For this exercise, copy exactly the lines below from the one with "29: (500, 346, 0.59)" through the one with "42: (358, 73, 18.77)" and leave out the pictures.

(Saved data entries)
- - - -

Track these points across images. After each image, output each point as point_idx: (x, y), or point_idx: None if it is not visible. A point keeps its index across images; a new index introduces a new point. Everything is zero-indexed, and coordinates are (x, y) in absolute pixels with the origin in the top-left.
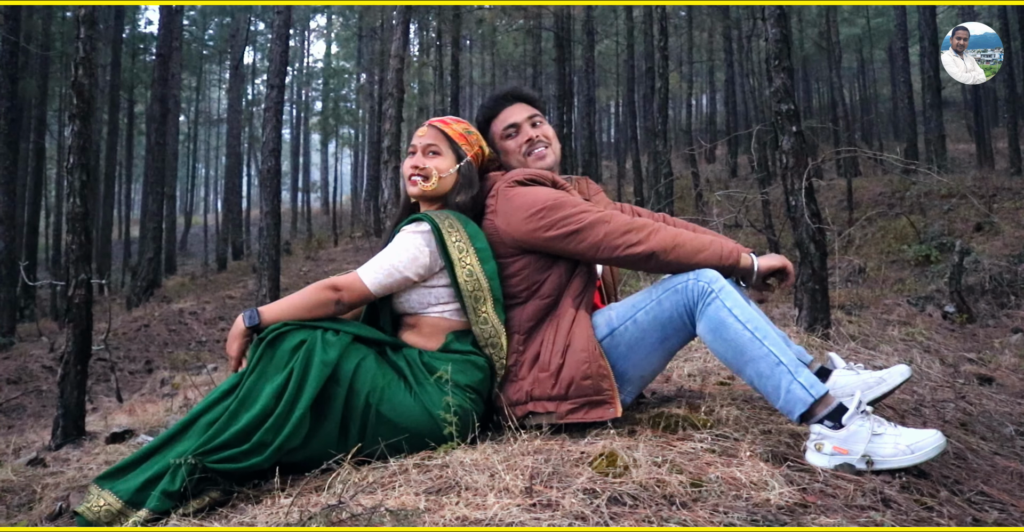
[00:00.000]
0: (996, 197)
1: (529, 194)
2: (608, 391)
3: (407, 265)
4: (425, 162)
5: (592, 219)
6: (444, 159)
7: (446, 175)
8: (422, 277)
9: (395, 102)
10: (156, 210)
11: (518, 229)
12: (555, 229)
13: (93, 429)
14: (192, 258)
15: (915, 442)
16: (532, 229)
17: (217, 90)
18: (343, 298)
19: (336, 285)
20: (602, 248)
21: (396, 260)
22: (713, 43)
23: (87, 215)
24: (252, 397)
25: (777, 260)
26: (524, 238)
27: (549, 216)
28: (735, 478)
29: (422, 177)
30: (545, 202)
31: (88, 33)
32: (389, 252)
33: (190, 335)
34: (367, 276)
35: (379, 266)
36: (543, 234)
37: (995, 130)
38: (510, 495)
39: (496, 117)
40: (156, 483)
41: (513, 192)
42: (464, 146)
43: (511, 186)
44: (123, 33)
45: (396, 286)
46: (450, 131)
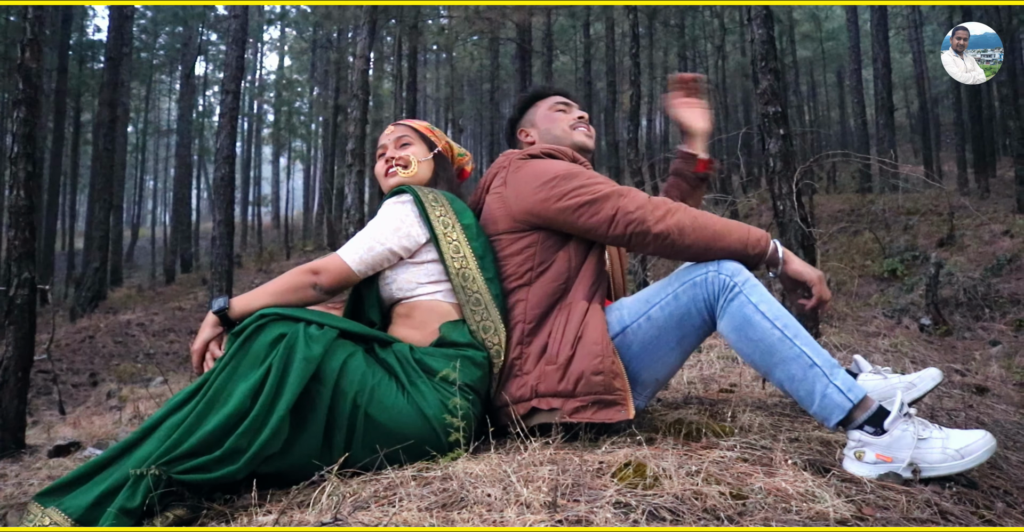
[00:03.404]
0: (956, 214)
1: (542, 165)
2: (620, 391)
3: (389, 236)
4: (399, 152)
5: (608, 191)
6: (417, 147)
7: (424, 160)
8: (407, 250)
9: (360, 104)
10: (103, 218)
11: (528, 199)
12: (567, 199)
13: (34, 443)
14: (139, 270)
15: (964, 445)
16: (543, 199)
17: (167, 100)
18: (321, 281)
19: (314, 268)
20: (615, 223)
21: (377, 232)
22: (668, 62)
23: (32, 209)
24: (223, 397)
25: (812, 274)
26: (533, 208)
27: (562, 185)
28: (780, 489)
29: (401, 166)
30: (558, 172)
31: (36, 14)
32: (369, 226)
33: (137, 347)
34: (347, 254)
35: (359, 242)
36: (554, 204)
37: (941, 154)
38: (532, 510)
39: (547, 97)
40: (112, 498)
41: (526, 164)
42: (432, 138)
43: (524, 158)
44: (70, 39)
45: (380, 261)
46: (417, 125)
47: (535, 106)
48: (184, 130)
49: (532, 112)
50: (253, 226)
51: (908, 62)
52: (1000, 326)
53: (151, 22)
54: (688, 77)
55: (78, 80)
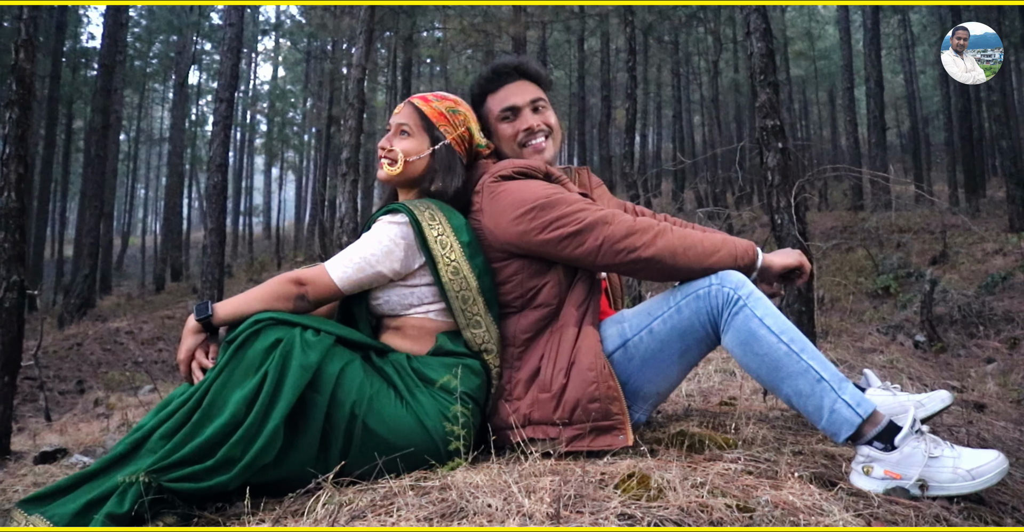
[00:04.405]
0: (947, 233)
1: (518, 190)
2: (618, 416)
3: (380, 259)
4: (393, 143)
5: (592, 220)
6: (414, 141)
7: (413, 159)
8: (398, 274)
9: (355, 113)
10: (93, 225)
11: (507, 231)
12: (549, 231)
13: (19, 449)
14: (128, 279)
15: (976, 466)
16: (523, 231)
17: (160, 109)
18: (307, 293)
19: (300, 279)
20: (602, 253)
21: (368, 253)
22: (661, 78)
23: (23, 211)
24: (218, 405)
25: (793, 258)
26: (514, 241)
27: (542, 216)
28: (787, 502)
29: (388, 160)
30: (536, 200)
31: (31, 14)
32: (361, 244)
33: (126, 355)
34: (335, 269)
35: (348, 259)
36: (536, 237)
37: (932, 173)
38: (534, 521)
39: (494, 93)
40: (99, 506)
41: (500, 188)
42: (444, 127)
43: (496, 181)
44: (64, 45)
45: (367, 282)
46: (428, 109)
47: (485, 106)
48: (176, 139)
49: (486, 114)
50: (244, 236)
51: (900, 82)
52: (994, 343)
53: (145, 30)
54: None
55: (71, 87)
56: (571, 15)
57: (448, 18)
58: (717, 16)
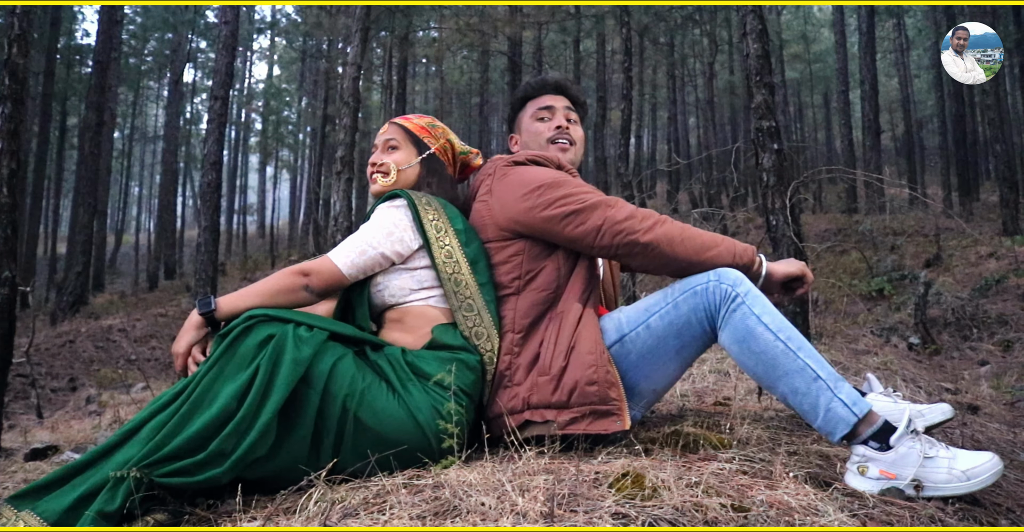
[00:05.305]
0: (941, 236)
1: (528, 172)
2: (615, 401)
3: (381, 240)
4: (383, 158)
5: (595, 200)
6: (402, 153)
7: (405, 168)
8: (400, 255)
9: (350, 111)
10: (87, 222)
11: (513, 207)
12: (552, 208)
13: (10, 446)
14: (121, 277)
15: (971, 467)
16: (528, 207)
17: (154, 107)
18: (311, 283)
19: (304, 269)
20: (602, 234)
21: (370, 236)
22: (656, 80)
23: (15, 207)
24: (209, 398)
25: (795, 266)
26: (519, 217)
27: (548, 194)
28: (782, 502)
29: (381, 173)
30: (544, 180)
31: (25, 9)
32: (362, 230)
33: (119, 353)
34: (338, 257)
35: (351, 245)
36: (540, 213)
37: (926, 177)
38: (528, 520)
39: (535, 99)
40: (90, 502)
41: (511, 170)
42: (428, 139)
43: (509, 165)
44: (58, 42)
45: (371, 266)
46: (410, 125)
47: (524, 108)
48: (171, 136)
49: (521, 115)
50: (238, 234)
51: (894, 85)
52: (988, 346)
53: (140, 28)
54: None
55: (65, 83)
56: (567, 16)
57: (444, 18)
58: (713, 18)
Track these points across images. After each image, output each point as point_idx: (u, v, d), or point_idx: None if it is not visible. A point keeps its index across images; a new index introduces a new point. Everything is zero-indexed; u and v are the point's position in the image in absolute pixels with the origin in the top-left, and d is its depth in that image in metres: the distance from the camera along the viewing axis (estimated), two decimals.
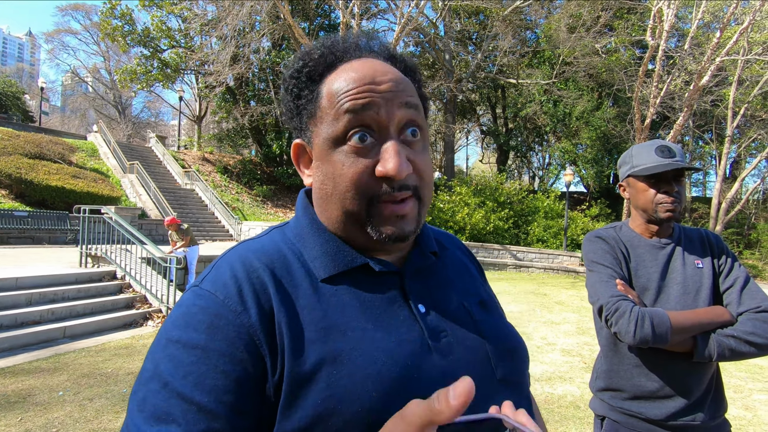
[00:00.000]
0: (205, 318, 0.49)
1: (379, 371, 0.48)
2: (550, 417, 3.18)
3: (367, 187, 0.53)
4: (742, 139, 18.08)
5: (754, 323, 1.08)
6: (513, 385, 0.58)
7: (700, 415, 1.14)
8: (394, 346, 0.51)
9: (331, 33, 8.67)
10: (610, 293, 1.14)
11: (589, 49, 16.35)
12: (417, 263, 0.60)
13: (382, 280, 0.57)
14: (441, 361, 0.53)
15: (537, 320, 6.43)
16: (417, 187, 0.55)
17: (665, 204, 1.20)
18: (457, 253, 0.72)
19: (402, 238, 0.54)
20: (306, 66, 0.58)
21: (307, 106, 0.57)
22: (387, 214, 0.53)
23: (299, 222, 0.61)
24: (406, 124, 0.55)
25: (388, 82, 0.55)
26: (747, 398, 3.76)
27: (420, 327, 0.54)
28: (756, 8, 11.21)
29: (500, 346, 0.59)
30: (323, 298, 0.53)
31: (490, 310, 0.64)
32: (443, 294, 0.60)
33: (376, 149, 0.53)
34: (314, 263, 0.56)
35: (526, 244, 15.34)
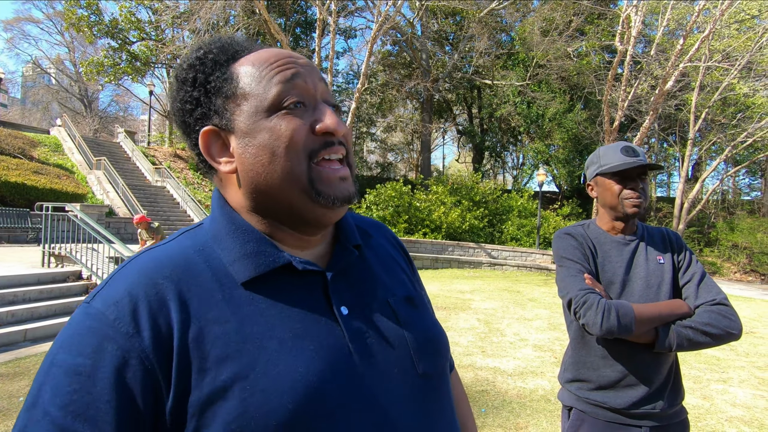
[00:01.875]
0: (92, 341, 0.45)
1: (295, 382, 0.47)
2: (522, 411, 3.27)
3: (307, 143, 0.54)
4: (703, 142, 18.96)
5: (710, 315, 1.15)
6: (434, 378, 0.59)
7: (660, 403, 1.20)
8: (312, 355, 0.50)
9: (308, 30, 8.76)
10: (579, 287, 1.18)
11: (562, 52, 16.80)
12: (340, 262, 0.59)
13: (305, 281, 0.56)
14: (362, 364, 0.53)
15: (510, 317, 6.57)
16: (348, 151, 0.58)
17: (631, 199, 1.26)
18: (384, 243, 0.71)
19: (348, 199, 0.56)
20: (209, 53, 0.57)
21: (222, 87, 0.56)
22: (329, 177, 0.54)
23: (215, 222, 0.57)
24: (327, 99, 0.58)
25: (306, 61, 0.59)
26: (705, 388, 3.96)
27: (341, 331, 0.53)
28: (716, 17, 11.77)
29: (423, 342, 0.60)
30: (239, 307, 0.51)
31: (416, 306, 0.64)
32: (367, 292, 0.60)
33: (308, 114, 0.55)
34: (233, 266, 0.53)
35: (501, 242, 15.64)
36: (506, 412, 3.25)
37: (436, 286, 9.17)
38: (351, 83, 22.97)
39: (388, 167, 28.67)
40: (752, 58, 14.25)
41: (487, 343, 5.08)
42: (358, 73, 18.77)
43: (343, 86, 22.96)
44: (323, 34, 14.38)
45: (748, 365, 4.72)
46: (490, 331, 5.63)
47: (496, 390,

- - - -

[Answer section]
29: (500, 346, 0.59)
30: (323, 298, 0.53)
31: (490, 310, 0.64)
32: (443, 294, 0.60)
33: (376, 149, 0.53)
34: (314, 263, 0.56)
35: (526, 244, 15.34)
[00:01.875]
0: (92, 341, 0.45)
1: (295, 382, 0.47)
2: (522, 411, 3.27)
3: (307, 143, 0.54)
4: (703, 142, 18.96)
5: (710, 315, 1.15)
6: (434, 378, 0.59)
7: (660, 403, 1.20)
8: (312, 355, 0.50)
9: (308, 30, 8.76)
10: (579, 287, 1.18)
11: (562, 52, 16.80)
12: (340, 262, 0.59)
13: (305, 281, 0.56)
14: (362, 364, 0.53)
15: (510, 317, 6.57)
16: (348, 151, 0.58)
17: (631, 199, 1.26)
18: (384, 243, 0.71)
19: (348, 199, 0.56)
20: (209, 53, 0.57)
21: (222, 87, 0.56)
22: (329, 177, 0.54)
23: (215, 222, 0.57)
24: (327, 99, 0.58)
25: (306, 61, 0.59)
26: (705, 388, 3.96)
27: (341, 331, 0.53)
28: (716, 17, 11.77)
29: (423, 342, 0.60)
30: (239, 307, 0.51)
31: (416, 306, 0.64)
32: (367, 292, 0.60)
33: (308, 114, 0.55)
34: (233, 266, 0.53)
35: (501, 242, 15.64)
36: (506, 412, 3.25)
37: (436, 286, 9.17)
38: (351, 83, 22.97)
39: (388, 167, 28.67)
40: (752, 58, 14.25)
41: (487, 343, 5.08)
42: (358, 73, 18.77)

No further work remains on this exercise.